The Mail on Sunday was the first to report it. The Times, although noting that Buckingham Palace described the report as speculation, appeared to accept it as fact in an article headlined Prince due to speak publicly about sex allegations.
Others, such as the Daily Telegraph, the Guardian (here) and the Daily Mail (here) also run similar articles suggesting he will address the “sex slave” subject at his annual Davos party.
We must wait until Thursday to see whether he does indeed take such an unprecedented step. Meanwhile, some papers overlooked the import Mail of Sunday’s major revelation about Andrew’s party, that it is being funded by two big British businesses: Diageo and KPMG. (The Sunday Times’s Prufrock column also mentioned that fascinating factual detail).
In recent weeks, since the latest crop of stories about Prince Andrew’s relationship with the convicted sex offender, Jeffrey Epstein, first broke, I have noted another intriguing phenomenon.
The Telegraph and Mail titles, all four of which would be regarded - and regard themselves - as supporters of monarchy in general and Queen Elizabeth in particular, have published much of the critical material about the prince.
After yesterday’s full page in the Mail on Sunday, there was a full page in today’s Daily Mail. But the really interesting piece was in yesterday’s Sunday Telegraph because it dealt not with sex allegations, but the extraordinary matter of the jet-setting prince’s mysterious finances.
The global odyssey of Air Miles Andy explored the Duke of York’s globe-trotting schedule in 2014. It told of him visiting 15 countries on working visits “almost four times as many as the Duke of Cambridge and six more than any other member of the Royal family”.
It wondered how he afforded it, given that he “has no income of his own and has to rely on the patronage of the Queen, who in turn derives her wealth from land and property income controlled by the Treasury”.

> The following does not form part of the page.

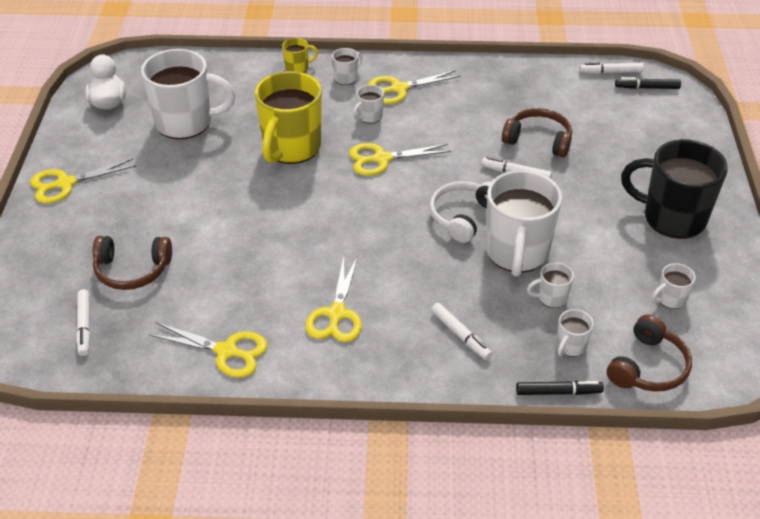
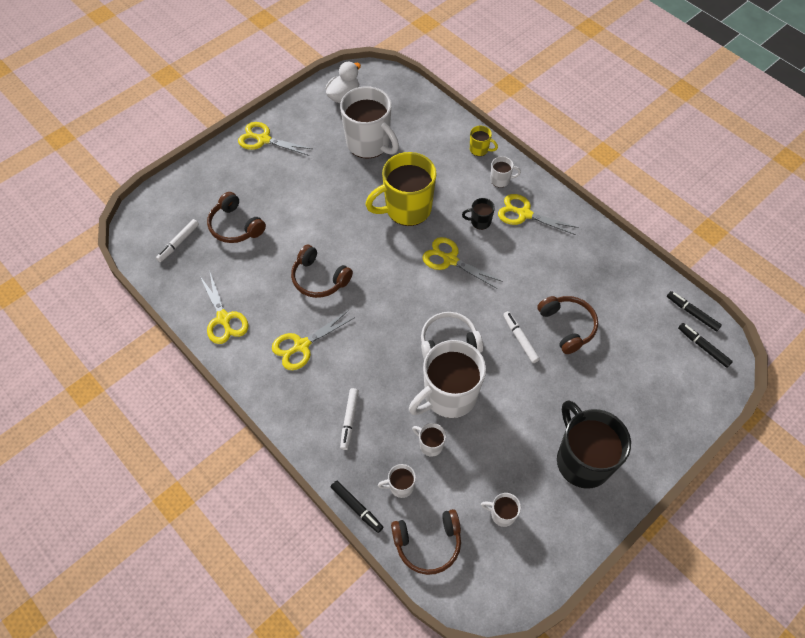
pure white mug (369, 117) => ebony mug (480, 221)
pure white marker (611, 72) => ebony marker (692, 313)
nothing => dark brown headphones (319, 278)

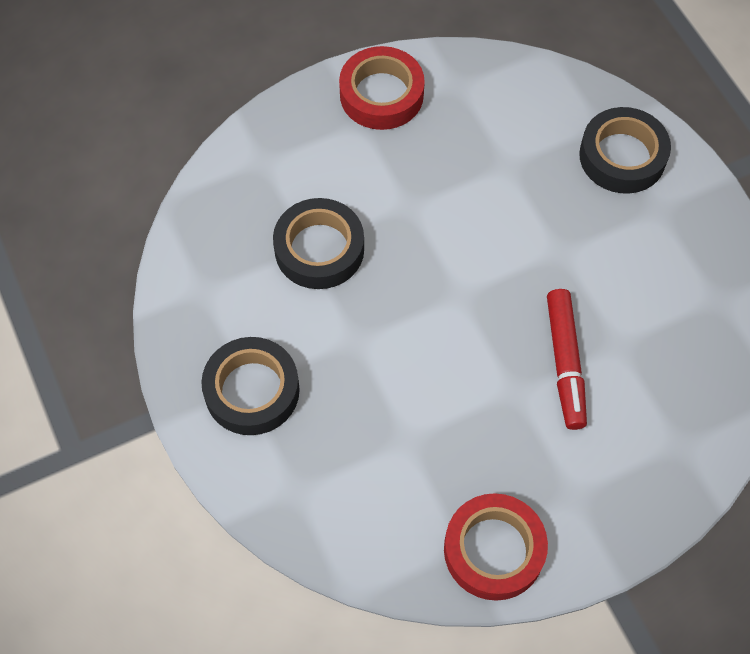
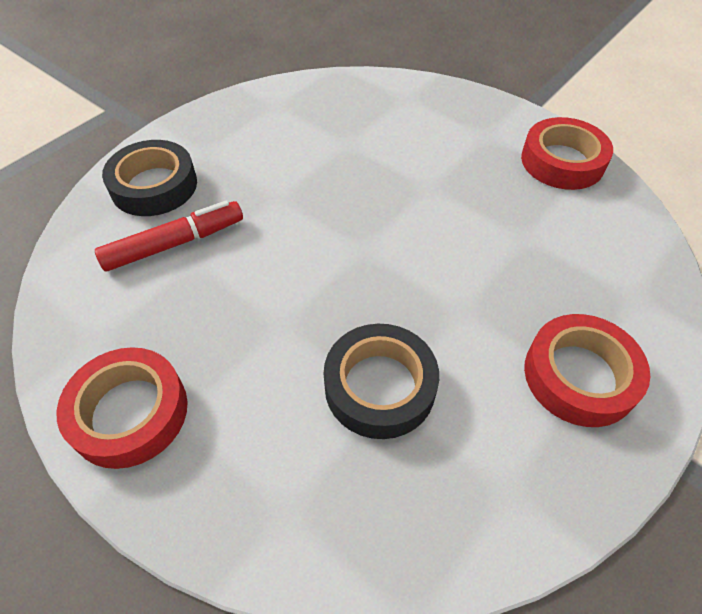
ebony tape (252, 390) => crimson tape (579, 376)
crimson marker (565, 363) => crimson marker (175, 243), relocated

But there is a cost to the taxpayer because he is always travels with police bodyguards at all times, whose travel costs are funded by the public purse.
The Sunday Telegraph article cited one critic, a Labour MP Paul Flynn, who described the prince as “totally unaccountable” and revealed that “at least one of the duke’s visits was not listed in the court circular, the official gazette of royal engagements.”
The paper discovered he had been to Bahrain last April from studying a list of official gifts to members of the royal family. It continued:
“During some of the trips the Duke, a fanatical golfer, had several days without any official engagements, suggesting he was combining work and leisure on the same trips.
He has been criticised in the past for tagging on golf breaks to official visits funded by the taxpayer.
Following a visit to Saudi Arabia from November 16 to 20, the Duke carried out an engagement in the United Arab Emirates with his daughter Princess Beatrice on November 24, suggesting he had several days off in the Gulf in between”.
Of the 15 countries visited by the Duke in 2014, seven were official visits on behalf of the government and six more were described by Buckingham Palace as “working visits” paid for from private funds. The visit to Bahrain in April and a visit to the UAE were said to be “private” visits.
It may be understandable that the sex allegations are getting most attention with big headlines, but the prince’s ability to travel the world, and the consequent on-cost to the taxpayer of protecting him is surely a reason for even wider newspaper attention.
Similarly, should not editors question the wisdom of Diageo and KPMG in funding the prince’s Davos party?
Do these companies’ public relations departments really think there is a benefit in being seen to underwrite a prince who has been unwise enough to consort with a man after he had served 13 months in jail on sex offences?